» Raw data
-------
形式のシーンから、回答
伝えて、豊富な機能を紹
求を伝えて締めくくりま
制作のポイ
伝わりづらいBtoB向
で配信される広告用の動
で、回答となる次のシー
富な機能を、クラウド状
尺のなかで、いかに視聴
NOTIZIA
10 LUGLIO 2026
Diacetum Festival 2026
-------
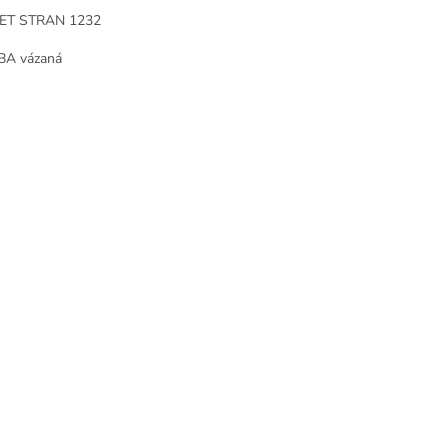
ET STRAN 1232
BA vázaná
-------
Return exactly, and only, the lines above starting at the line that contains "伝えて、豊富な機能を紹" and ending at the line that contains "Diacetum Festival 2026".

» Task answer
伝えて、豊富な機能を紹
求を伝えて締めくくりま
制作のポイ
伝わりづらいBtoB向
で配信される広告用の動
で、回答となる次のシー
富な機能を、クラウド状
尺のなかで、いかに視聴
NOTIZIA
10 LUGLIO 2026
Diacetum Festival 2026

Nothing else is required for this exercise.